Sunday, January 22, 2012
Collards, Cod and Quinoa
2 large bunches collard greens, washed, stemmed and coarsely chopped
2 medium onions, chopped
4 cloves garlic, minced and mashed
1 large stalk celery, diced
1 large carrot, diced
1 8 ounce can crushed tomatoes
1 cherry bell pepper. seeded and diced or 1/4 teaspoon dried red pepper flakes
1 smoked ham hock
1 teaspoon capers, minced and mashed
1 teaspoon dried thyme
1 bay leaf
1/8 teaspoon black pepper
1 quart chicken stock
1 cup dry white wine
2 tablespoons soy sauce
1 pound cod or haddock fillets
6 cups cooked quinoa
Parmesan cheese, coarsely grated
Clean the collards carefully, they tend to be dirty. Some people go so far as to run them through a clothes washer. That seems rather extreme to me. I suggest just several changes of water in a large pot and a final rinse under running water.

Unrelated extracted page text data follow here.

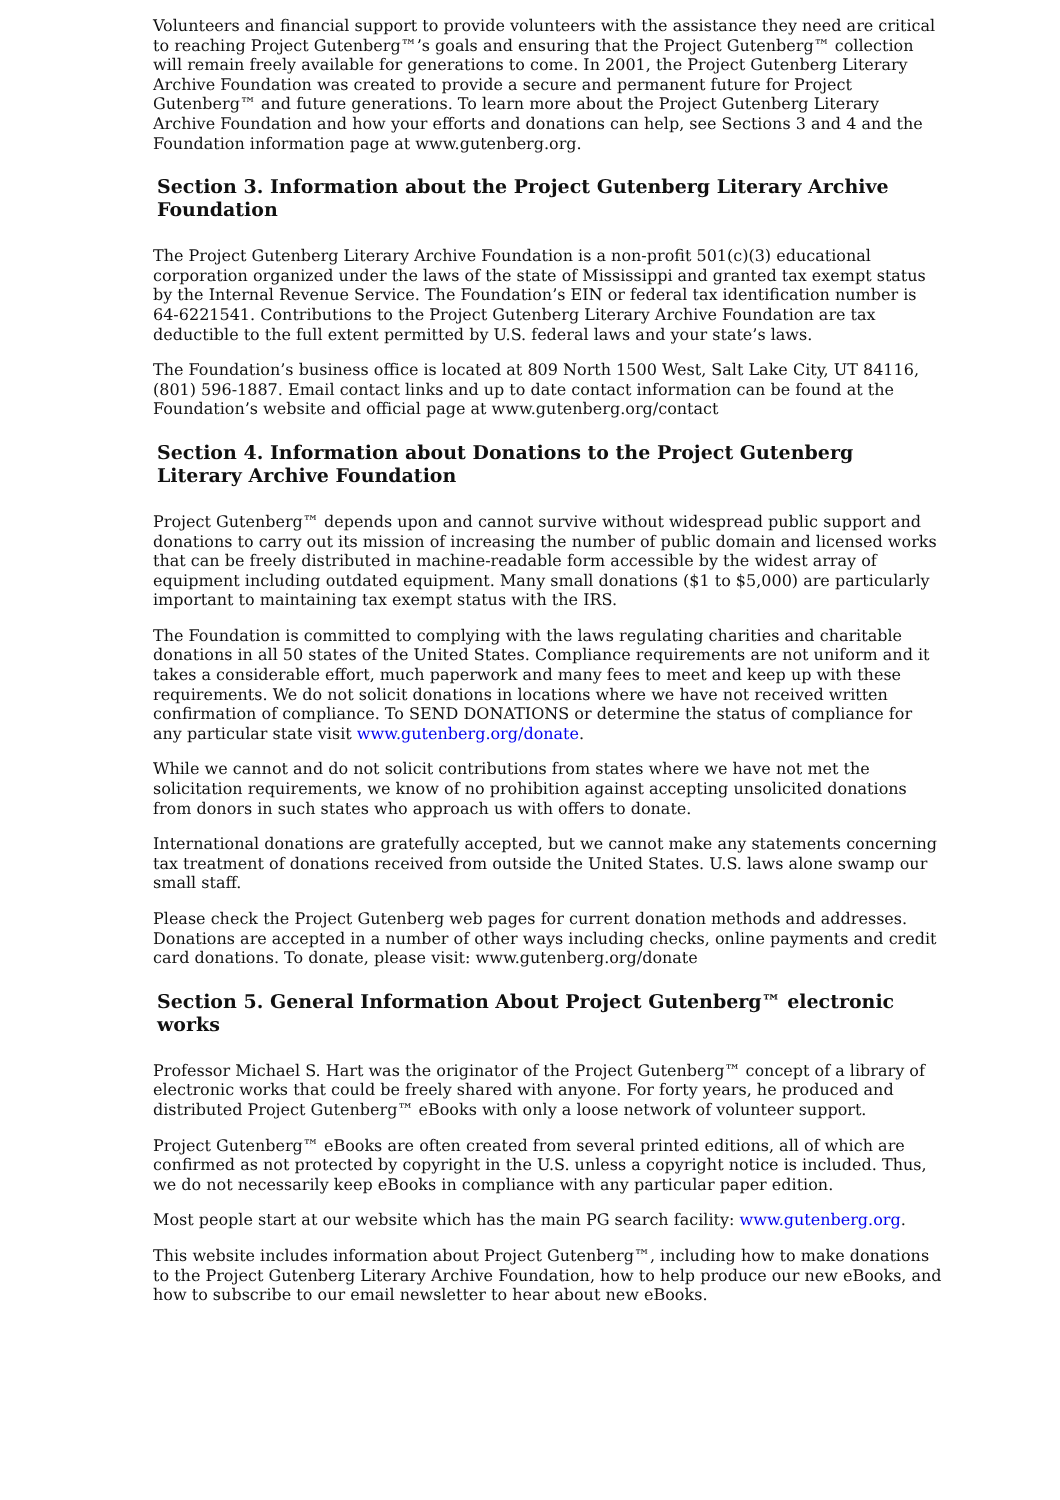Volunteers and financial support to provide volunteers with the assistance they need are critical to reaching Project Gutenberg™’s goals and ensuring that the Project Gutenberg™ collection will remain freely available for generations to come. In 2001, the Project Gutenberg Literary Archive Foundation was created to provide a secure and permanent future for Project Gutenberg™ and future generations. To learn more about the Project Gutenberg Literary Archive Foundation and how your efforts and donations can help, see Sections 3 and 4 and the Foundation information page at www.gutenberg.org.
Section 3. Information about the Project Gutenberg Literary Archive Foundation
The Project Gutenberg Literary Archive Foundation is a non-profit 501(c)(3) educational corporation organized under the laws of the state of Mississippi and granted tax exempt status by the Internal Revenue Service. The Foundation’s EIN or federal tax identification number is 64-6221541. Contributions to the Project Gutenberg Literary Archive Foundation are tax deductible to the full extent permitted by U.S. federal laws and your state’s laws.
The Foundation’s business office is located at 809 North 1500 West, Salt Lake City, UT 84116, (801) 596-1887. Email contact links and up to date contact information can be found at the Foundation’s website and official page at www.gutenberg.org/contact
Section 4. Information about Donations to the Project Gutenberg Literary Archive Foundation
Project Gutenberg™ depends upon and cannot survive without widespread public support and donations to carry out its mission of increasing the number of public domain and licensed works that can be freely distributed in machine-readable form accessible by the widest array of equipment including outdated equipment. Many small donations ($1 to $5,000) are particularly important to maintaining tax exempt status with the IRS.
The Foundation is committed to complying with the laws regulating charities and charitable donations in all 50 states of the United States. Compliance requirements are not uniform and it takes a considerable effort, much paperwork and many fees to meet and keep up with these requirements. We do not solicit donations in locations where we have not received written confirmation of compliance. To SEND DONATIONS or determine the status of compliance for any particular state visit www.gutenberg.org/donate.
While we cannot and do not solicit contributions from states where we have not met the solicitation requirements, we know of no prohibition against accepting unsolicited donations from donors in such states who approach us with offers to donate.
International donations are gratefully accepted, but we cannot make any statements concerning tax treatment of donations received from outside the United States. U.S. laws alone swamp our small staff.
Please check the Project Gutenberg web pages for current donation methods and addresses. Donations are accepted in a number of other ways including checks, online payments and credit card donations. To donate, please visit: www.gutenberg.org/donate
Section 5. General Information About Project Gutenberg™ electronic works
Professor Michael S. Hart was the originator of the Project Gutenberg™ concept of a library of electronic works that could be freely shared with anyone. For forty years, he produced and distributed Project Gutenberg™ eBooks with only a loose network of volunteer support.
Project Gutenberg™ eBooks are often created from several printed editions, all of which are confirmed as not protected by copyright in the U.S. unless a copyright notice is included. Thus, we do not necessarily keep eBooks in compliance with any particular paper edition.
Most people start at our website which has the main PG search facility: www.gutenberg.org.
This website includes information about Project Gutenberg™, including how to make donations to the Project Gutenberg Literary Archive Foundation, how to help produce our new eBooks, and how to subscribe to our email newsletter to hear about new eBooks.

Prepare the vegetables and place them in a large cooking pot with all but the last two items (the cod and quinoa). Collards are stemmed, or stripped of their leaves, simply by pulling the stalk (which tends to be tough) through pinched fingers.
Bring the pot to a boil over a medium flame, then lower to a slow simmer, cover and allow to cook for two hours or so. Collards are fully cooked when they melt in your mouth. This is not novelle cuisine.

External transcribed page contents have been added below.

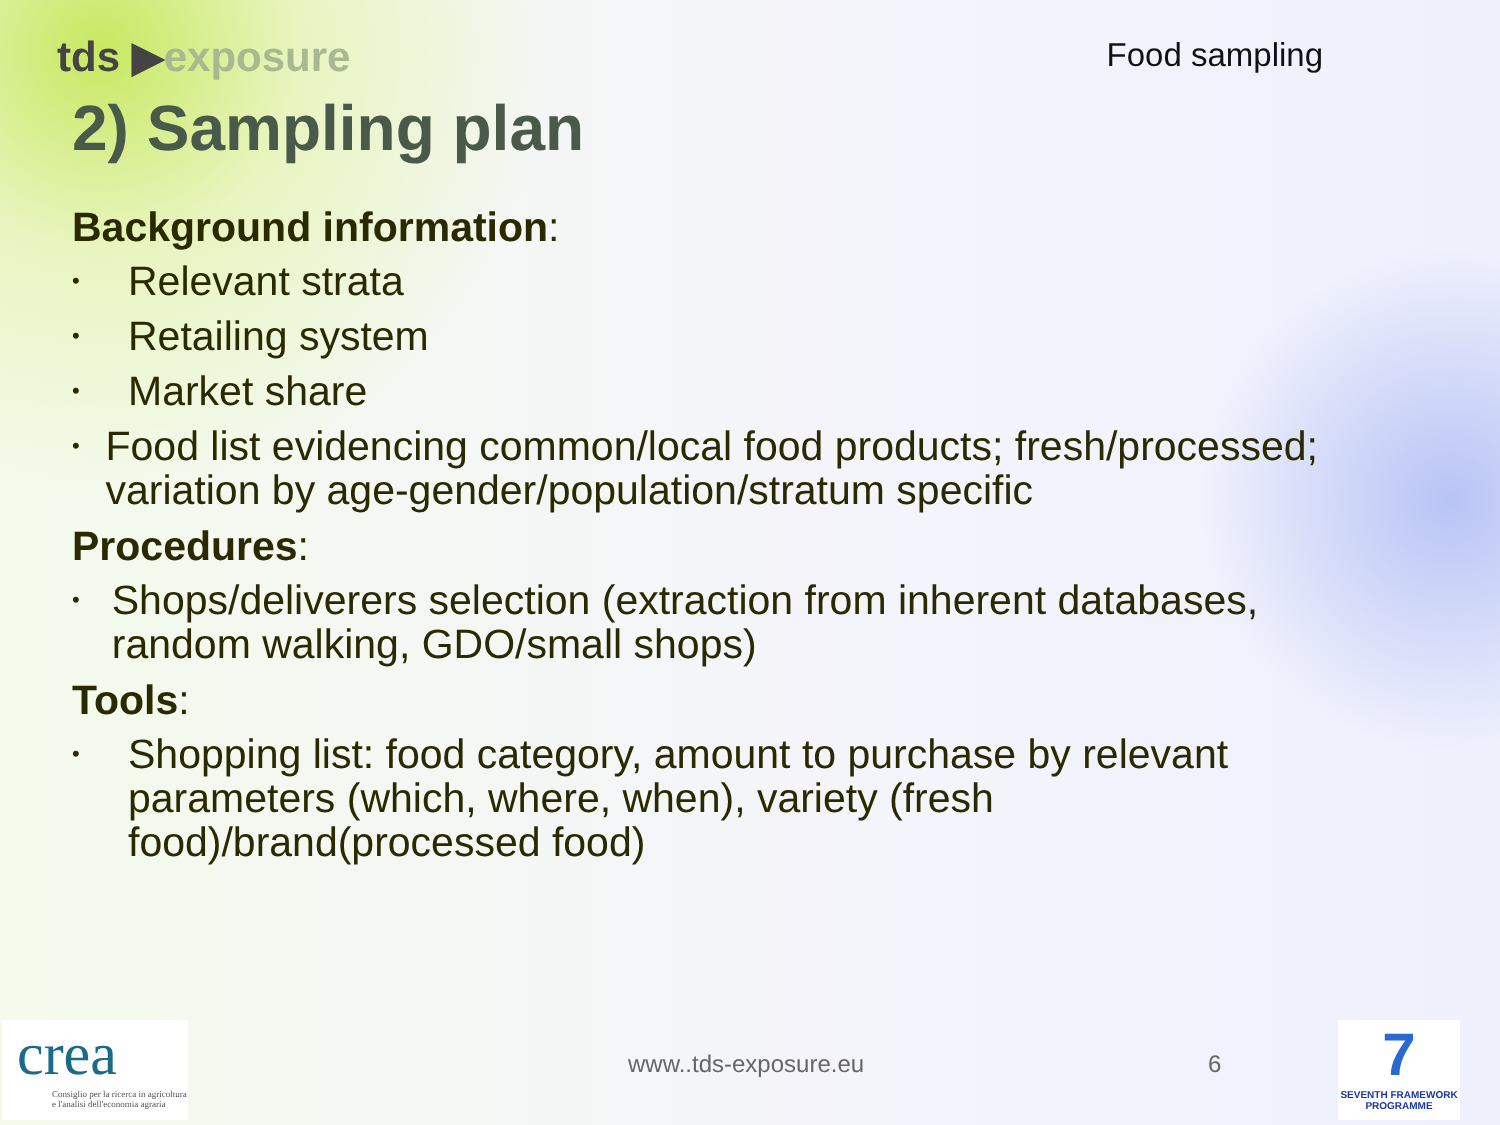tds ▶exposure
Food sampling
2) Sampling plan
Background information:
• Relevant strata
• Retailing system
• Market share
• Food list evidencing common/local food products; fresh/processed; variation by age-gender/population/stratum specific
Procedures:
• Shops/deliverers selection (extraction from inherent databases, random walking, GDO/small shops)
Tools:
• Shopping list: food category, amount to purchase by relevant parameters (which, where, when), variety (fresh food)/brand(processed food)
crea
Consiglio per la ricerca in agricoltura e l'analisi dell'economia agraria
www..tds-exposure.eu 6
7
SEVENTH FRAMEWORK PROGRAMME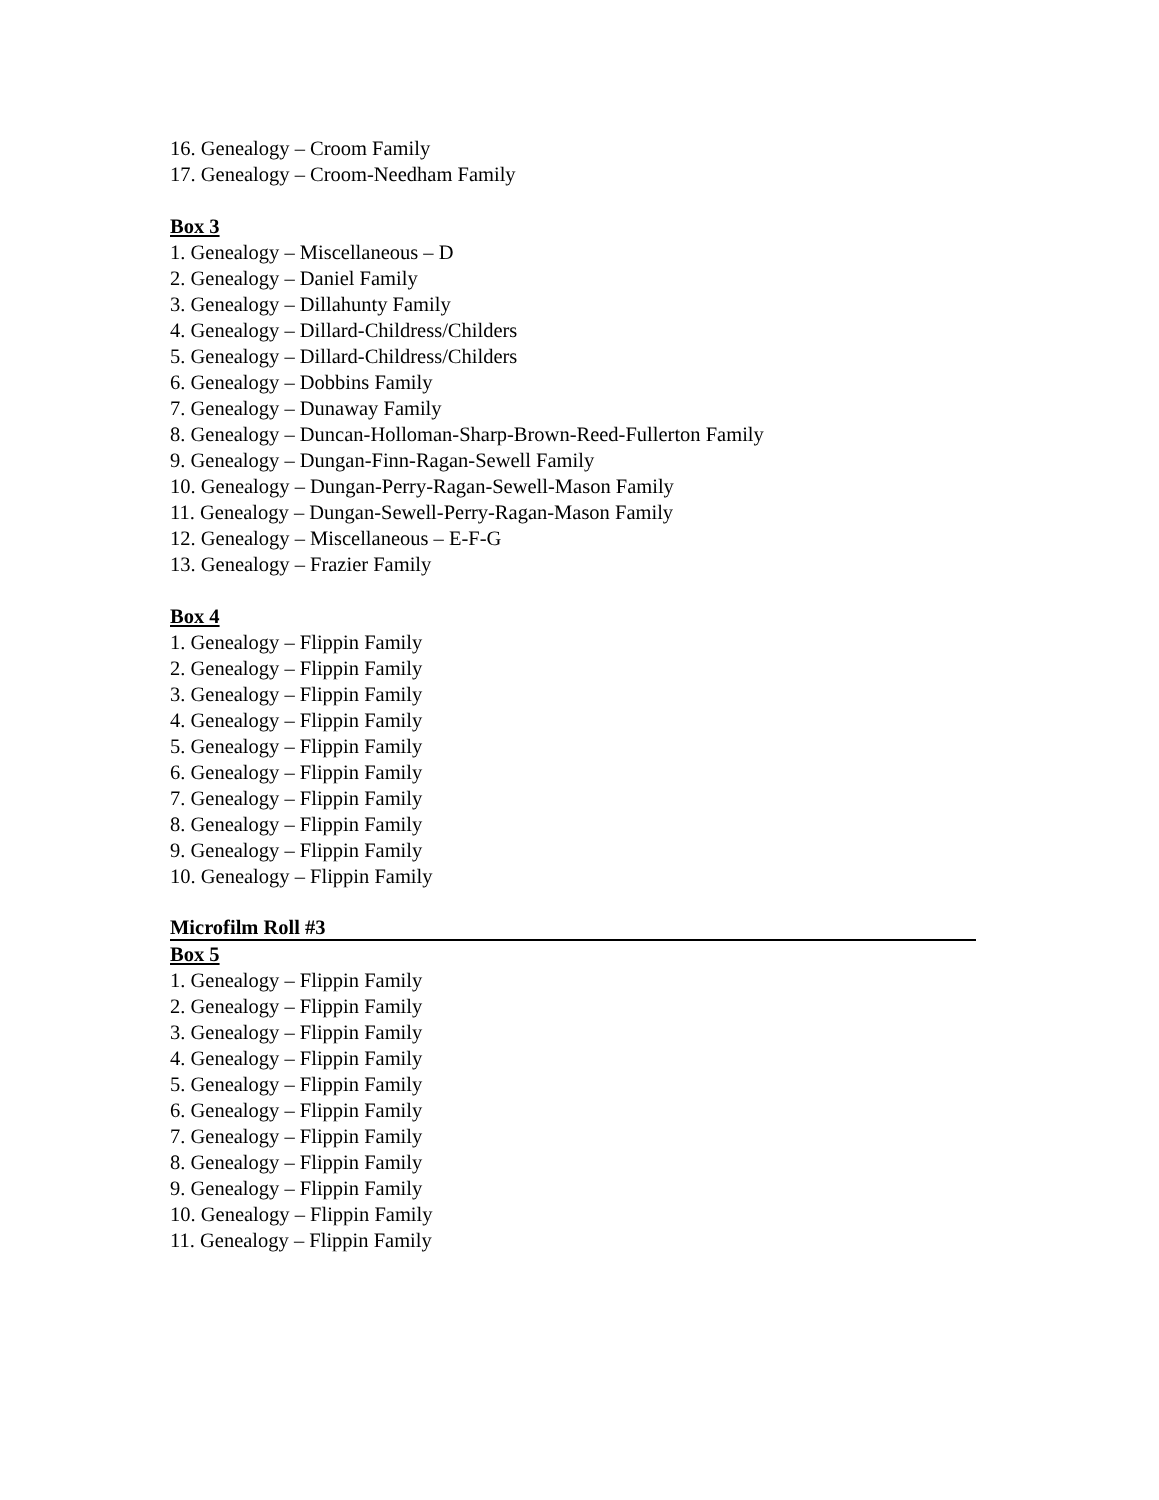16. Genealogy – Croom Family
17. Genealogy – Croom-Needham Family
Box 3
1. Genealogy – Miscellaneous – D
2. Genealogy – Daniel Family
3. Genealogy – Dillahunty Family
4. Genealogy – Dillard-Childress/Childers
5. Genealogy – Dillard-Childress/Childers
6. Genealogy – Dobbins Family
7. Genealogy – Dunaway Family
8. Genealogy – Duncan-Holloman-Sharp-Brown-Reed-Fullerton Family
9. Genealogy – Dungan-Finn-Ragan-Sewell Family
10. Genealogy – Dungan-Perry-Ragan-Sewell-Mason Family
11. Genealogy – Dungan-Sewell-Perry-Ragan-Mason Family
12. Genealogy – Miscellaneous – E-F-G
13. Genealogy – Frazier Family
Box 4
1. Genealogy – Flippin Family
2. Genealogy – Flippin Family
3. Genealogy – Flippin Family
4. Genealogy – Flippin Family
5. Genealogy – Flippin Family
6. Genealogy – Flippin Family
7. Genealogy – Flippin Family
8. Genealogy – Flippin Family
9. Genealogy – Flippin Family
10. Genealogy – Flippin Family
Microfilm Roll #3
Box 5
1. Genealogy – Flippin Family
2. Genealogy – Flippin Family
3. Genealogy – Flippin Family
4. Genealogy – Flippin Family
5. Genealogy – Flippin Family
6. Genealogy – Flippin Family
7. Genealogy – Flippin Family
8. Genealogy – Flippin Family
9. Genealogy – Flippin Family
10. Genealogy – Flippin Family
11. Genealogy – Flippin Family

Remove the bay leaf and ham hock from the pot. Skin the hock, chop the meat and return it to the pot.
Turn up the flame a bit and add the whole codfish fillets. Simmer for 5 minutes and remove from the heat. Let the pot sit for 10 minutes or so to finish cooking the fish.
Serve over cooked quinoa with freshly grated Parmesan to top.